IRQ affinity on IA64 platforms¶
07.01.2002, Erich Focht <efocht@ess.nec.de>
By writing to /proc/irq/IRQ#/smp_affinity the interrupt routing can be controlled. The behavior on IA64 platforms is slightly different from that described in SMP IRQ affinity for i386 systems.
Because of the usage of SAPIC mode and physical destination mode the IRQ target is one particular CPU and cannot be a mask of several CPUs. Only the first non-zero bit is taken into account.
Usage examples¶
The target CPU has to be specified as a hexadecimal CPU mask. The first non-zero bit is the selected CPU. This format has been kept for compatibility reasons with i386.

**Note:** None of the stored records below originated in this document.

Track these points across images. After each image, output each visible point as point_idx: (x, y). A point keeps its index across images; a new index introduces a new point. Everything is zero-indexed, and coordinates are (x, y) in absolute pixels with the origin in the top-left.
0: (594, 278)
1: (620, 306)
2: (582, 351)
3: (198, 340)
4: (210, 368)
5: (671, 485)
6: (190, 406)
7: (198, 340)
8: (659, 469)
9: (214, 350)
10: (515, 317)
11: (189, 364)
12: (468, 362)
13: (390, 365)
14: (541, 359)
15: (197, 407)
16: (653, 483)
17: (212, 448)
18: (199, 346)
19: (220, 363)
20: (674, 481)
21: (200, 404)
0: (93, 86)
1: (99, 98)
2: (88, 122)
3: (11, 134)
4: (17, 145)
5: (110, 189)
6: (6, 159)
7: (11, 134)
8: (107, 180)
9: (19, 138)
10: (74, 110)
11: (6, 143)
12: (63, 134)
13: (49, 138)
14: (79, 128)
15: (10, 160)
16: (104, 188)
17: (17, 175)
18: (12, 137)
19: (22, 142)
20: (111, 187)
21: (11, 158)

Set the delivery mode of interrupt 41 to fixed and route the interrupts to CPU #3 (logical CPU number) (2^3=0x08):
echo "8" >/proc/irq/41/smp_affinity
Set the default route for IRQ number 41 to CPU 6 in lowest priority delivery mode (redirectable):
echo "r 40" >/proc/irq/41/smp_affinity
The output of the command:
cat /proc/irq/IRQ#/smp_affinity
gives the target CPU mask for the specified interrupt vector. If the CPU mask is preceded by the character "r", the interrupt is redirectable (i.e. lowest priority mode routing is used), otherwise its route is fixed.
Initialization and default behavior¶
If the platform features IRQ redirection (info provided by SAL) all IO-SAPIC interrupts are initialized with CPU#0 as their default target and the routing is the so called "lowest priority mode" (actually fixed SAPIC mode with hint). The XTP chipset registers are used as hints for the IRQ routing. Currently in Linux XTP registers can have three values:
minimal for an idle task,
normal if any other task runs,
maximal if the CPU is going to be switched off.
The IRQ is routed to the CPU with lowest XTP register value, the search begins at the default CPU. Therefore most of the interrupts will be handled by CPU #0.
If the platform doesn't feature interrupt redirection IOSAPIC fixed routing is used. The target CPUs are distributed in a round robin manner. IRQs will be routed only to the selected target CPUs. Check with:
cat /proc/interrupts
Comments¶
On large (multi-node) systems it is recommended to route the IRQs to the node to which the corresponding device is connected. For systems like the NEC AzusA we get IRQ node-affinity for free. This is because usually the chipsets on each node redirect the interrupts only to their own CPUs (as they cannot see the XTP registers on the other nodes).